Mientras hace el duelo, García escribe un diario y dice que las dos tareas que le hacen bien son cuidar del jardín y escribir sus apuntes. El día que retira las cenizas de la pareja decide hacer un ritual en el jardín y unirlas junto a un árbol, un ciruelo, que verá luego desde su ventana cada mañana al levantarse y le hará verla --el árbol-ella--, cada día. “El ciruelo: vida y pasaje a otro reino”, escribe.

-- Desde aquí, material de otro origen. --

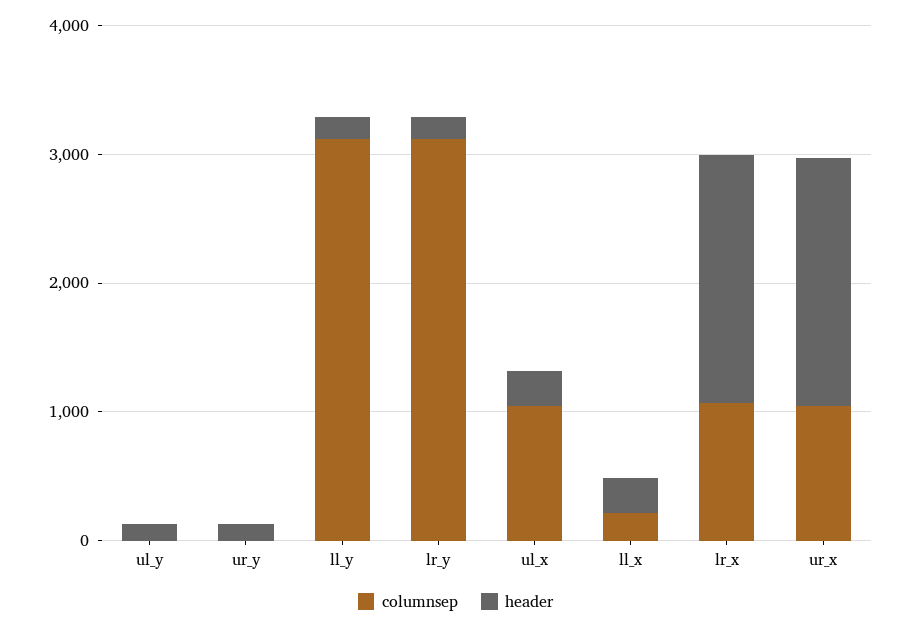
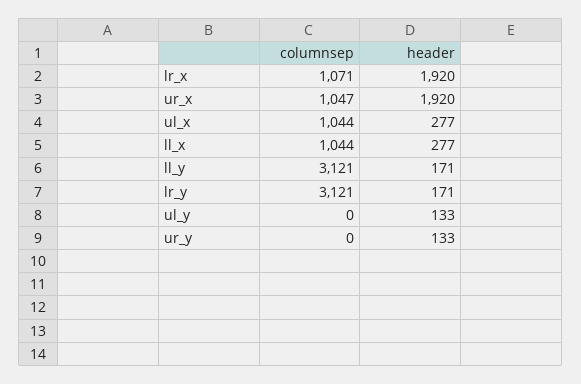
  {
    "columnsep": {
      "ul_y": 0,
      "ur_y": 0,
      "ll_y": 3121,
      "lr_y": 3121,
      "ul_x": 1044,
-     "ll_x": 200,
+     "ll_x": 1044,
      "lr_x": 1071,
      "ur_x": 1047
    },
    "header": {
      "ul_y": 133,
      "ur_y": 133,
      "ll_y": 171,
      "lr_y": 171,
      "ul_x": 277,
      "ll_x": 277,
      "lr_x": 1920,
      "ur_x": 1920
    }
  }

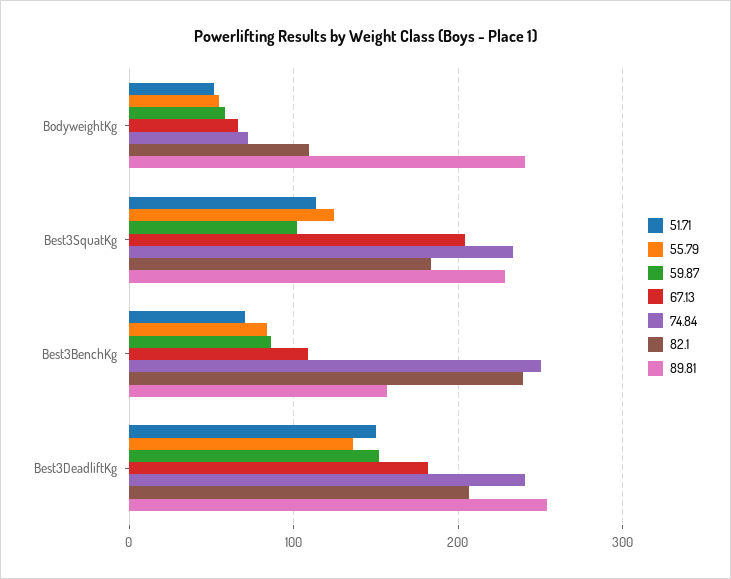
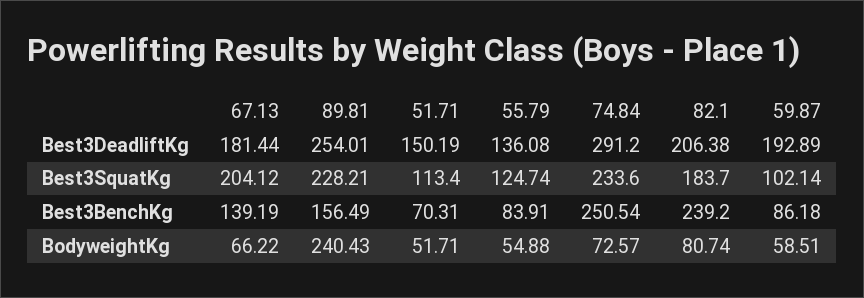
  {
    "51.71": {
      "BodyweightKg": 51.71,
      "Best3SquatKg": 113.4,
      "Best3BenchKg": 70.31,
      "Best3DeadliftKg": 150.19
    },
    "55.79": {
      "BodyweightKg": 54.88,
      "Best3SquatKg": 124.74,
      "Best3BenchKg": 83.91,
      "Best3DeadliftKg": 136.08
    },
    "59.87": {
      "BodyweightKg": 58.51,
      "Best3SquatKg": 102.14,
      "Best3BenchKg": 86.18,
-     "Best3DeadliftKg": 150
+     "Best3DeadliftKg": 192.89
    },
    "67.13": {
      "BodyweightKg": 66.22,
      "Best3SquatKg": 204.12,
-     "Best3BenchKg": 110,
+     "Best3BenchKg": 139.19,
      "Best3DeadliftKg": 181.44
    },
    "74.84": {
      "BodyweightKg": 72.57,
      "Best3SquatKg": 233.6,
      "Best3BenchKg": 250.54,
-     "Best3DeadliftKg": 240
+     "Best3DeadliftKg": 291.2
    },
    "82.1": {
-     "BodyweightKg": 110,
+     "BodyweightKg": 80.74,
      "Best3SquatKg": 183.7,
      "Best3BenchKg": 239.2,
      "Best3DeadliftKg": 206.38
    },
    "89.81": {
      "BodyweightKg": 240.43,
      "Best3SquatKg": 228.21,
      "Best3BenchKg": 156.49,
      "Best3DeadliftKg": 254.01
    }
  }

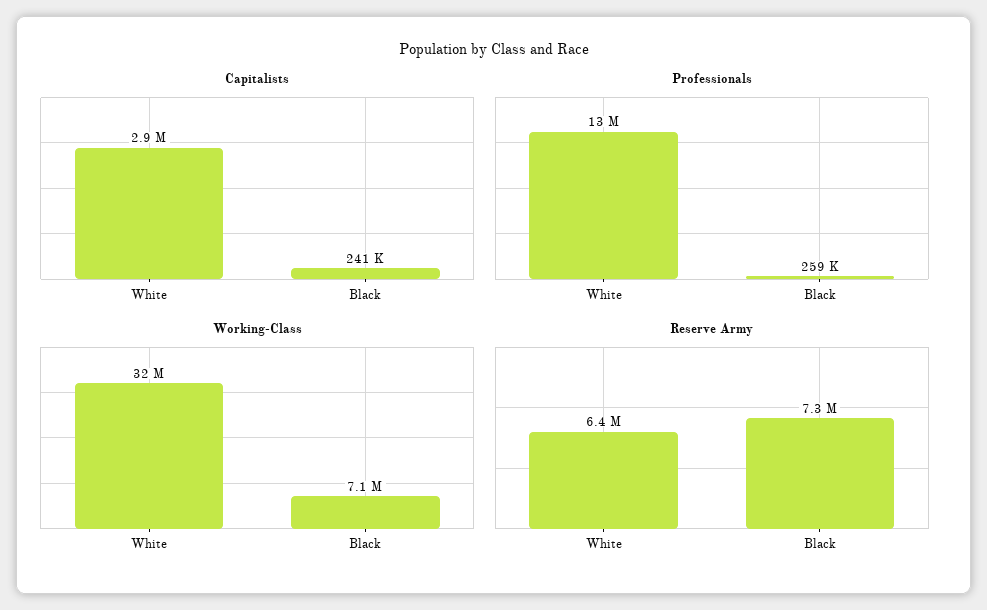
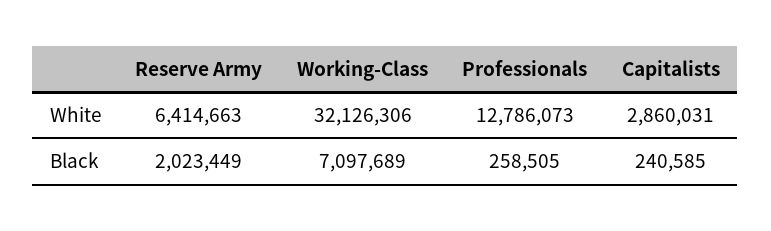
  {
    "Capitalists": {
      "White": 2860031,
      "Black": 240585
    },
    "Professionals": {
      "White": 12786073,
      "Black": 258505
    },
    "Working-Class": {
      "White": 32126306,
      "Black": 7097689
    },
    "Reserve Army": {
      "White": 6414663,
-     "Black": 7300000
+     "Black": 2023449
    }
  }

En El velo negro, Anny Duperey, quien perdió a sus padres cuando tenía ocho años, decide después de treinta años intentar ponerle palabras a lo que ha sido una vida de negación, aparente insensibilidad y mutismo sobre esa herida. Intenta recordar algo de la vida con ellos. Decide apelar a unas fotos tomadas por su padre --fotos de la familia, pero también de paisajes y distintos escenarios--, para que las evocaciones vuelvan a ella. Así, a lo largo de casi doscientas páginas habla de la imposibilidad del recuerdo, de la emoción, de aceptar la muerte de sus padres aun tantos años después. Hasta que un día empieza a desmalezar un jardín. Estaba en su casa nueva ubicada en una zona alejada de la ciudad y empezó a cavar el suelo con una pala, lo que provocó en ella una emoción potente, tanto como para que tuviera que sentarse y, por fin, lograr llorar esas muertes como una niña. Ella asocia su “aterrizaje” con el hecho de tocar la tierra, cavarla, removerla, pisarla. La tierra donde ellos están, dice. Luego tuvo un sueño revelador una noche después de que había plantado unos lirios en su jardín en el marco de una incipiente pasión por la jardinería. Araba un sótano a pesar de que la gente le decía que no lo hiciera y de pronto, para sorpresa de ella misma, surgían en ese suelo flores con colores vivos y frescos. Duperey rasca, tiende hacia las raíces, así como lo hace en su libro, buscando en la oscuridad de su memoria, deseando que como de esa labranza de una tierra muerta en el fondo de un sótano, nazca en ella una fuerza nueva y viviente.
A mí también la muerte me hizo tomar cierta conciencia vegetal. Ahora tengo mi flora personal, como dice Giraldo, hecha de plantas que logré salvar del jardín de mi madre, después de que ella muriera, y otras que fui incorporando por gustos personales. Mi jardín es muy modesto si lo comparo con el suyo, pero me hace compañía. Conviven en mi terraza las suyas y las mías en una especie de familia botánica ensamblada que intento mantener a raya, cuidada y encarrilada. Entre ellas está una orquídea tan grande que había reventado su maceta. La muerte de mi madre, mi bomba de Hiroshima, no había podido con ella. Decidí hacer hijos de esa gran planta. La destrocé para que salieran seis o siete --a veces los hijos destrozan a las madres--; y dejé rastros de ella en distintas casas, como las migas de pan de Hansel y Gretel, para no perderme.